So yes, this journey has been both a blessing and a pain. But I’m not stopping. I’m coming in “shaking the table” until we can talk about substance use and addiction in our homes and communities as openly as we talk about any other illness.
Not until healing for entire families becomes part of the recovery conversation.
Not until funding for family recovery and support is just as important as treatment beds.
It’s been hard. But it’s worth every moment. And I’m just getting started.
We’ve been impressed with THE SOAP & Mindful Pivots, but for those who aren’t familiar, what sets you apart?
1. Who We Are / What We Do
T.H.E. S.O.A.P. (Thriving, Healing, Empowering Seeds of Addicted Parents) specializes in supporting children, youth, and families impacted by substance use. What started as a program for children of addicted parents has grown into a full-circle wellness and recovery initiative, now partnered with Mindful Pivots.
2. What We Offer
We provide trauma-informed support groups, peer leadership programs, family recovery services, therapy, life skills, wellness coaching, workforce development, such as phlebotomy training.
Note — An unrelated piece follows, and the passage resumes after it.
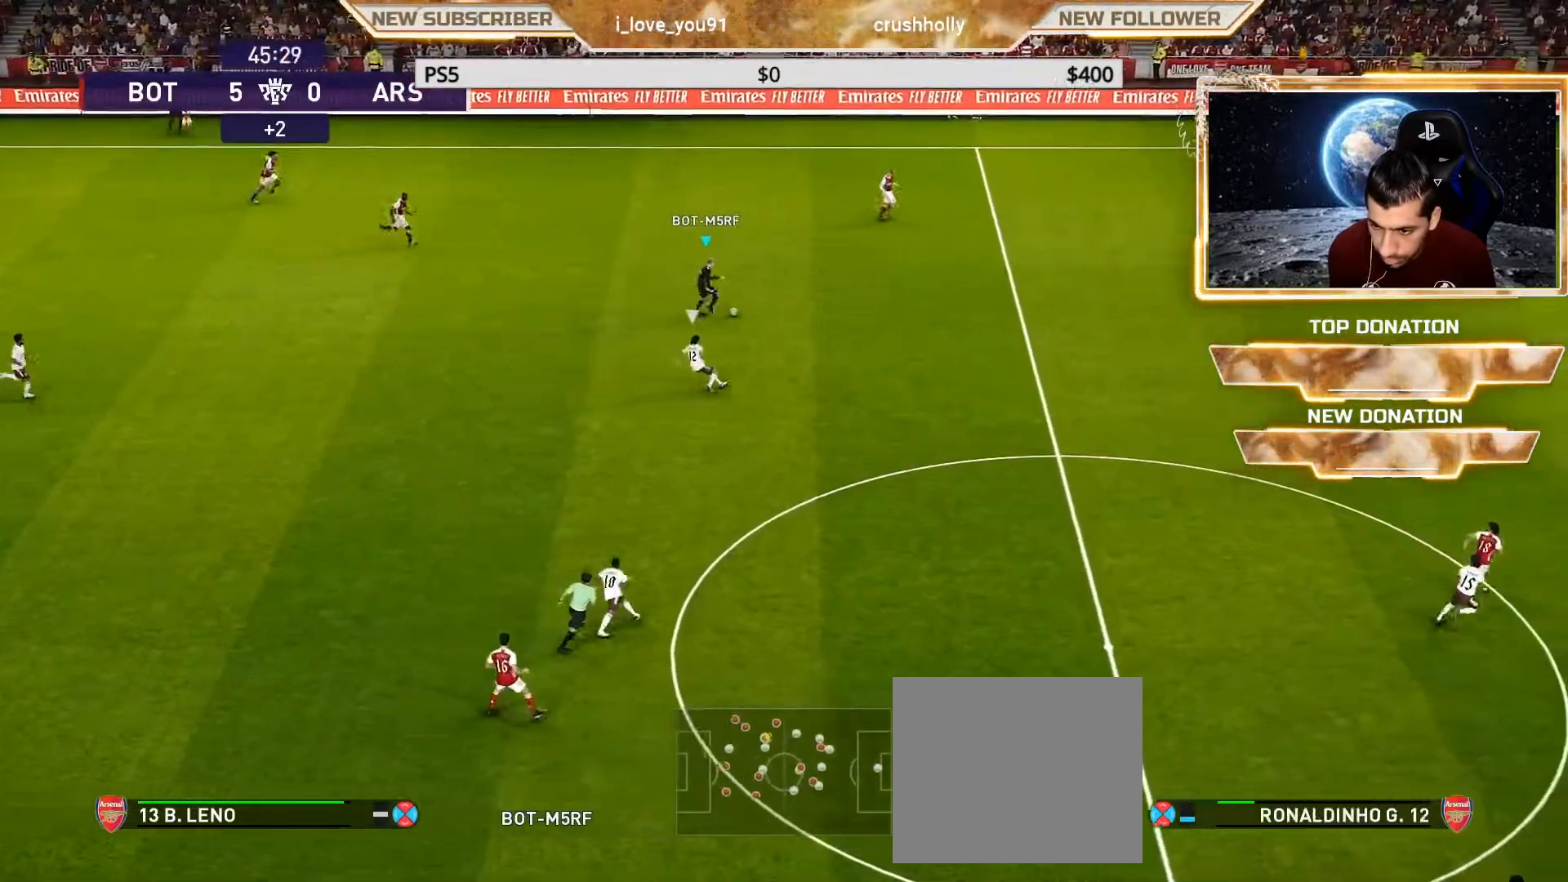
{"buttons": [], "left_stick": "right", "right_stick": "center", "events": [[450, "R1", "up"]]}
We provide situational and drug awareness, overdose response training CPR & 1st aide. As a state registered ORP we are able to give Narcan for free. We help rebuild families from the inside out, ending the cycle of generational addiction.
3. What Sets Us Apart
We don’t just serve the individual in recovery we serve the family system, especially the children. As someone with lived experience, I lead with empathy, healing, and practical tools. We meet families where they are and walk the journey with them even if their loved one never chooses recovery.
4. What We’re Known For
We’re known for being real. For creating safe spaces where families can talk about the things no one talks about overdose, shame, trauma, grief, and healing. I’m proud that we’ve filled gaps and created what didn’t exist, especially for children.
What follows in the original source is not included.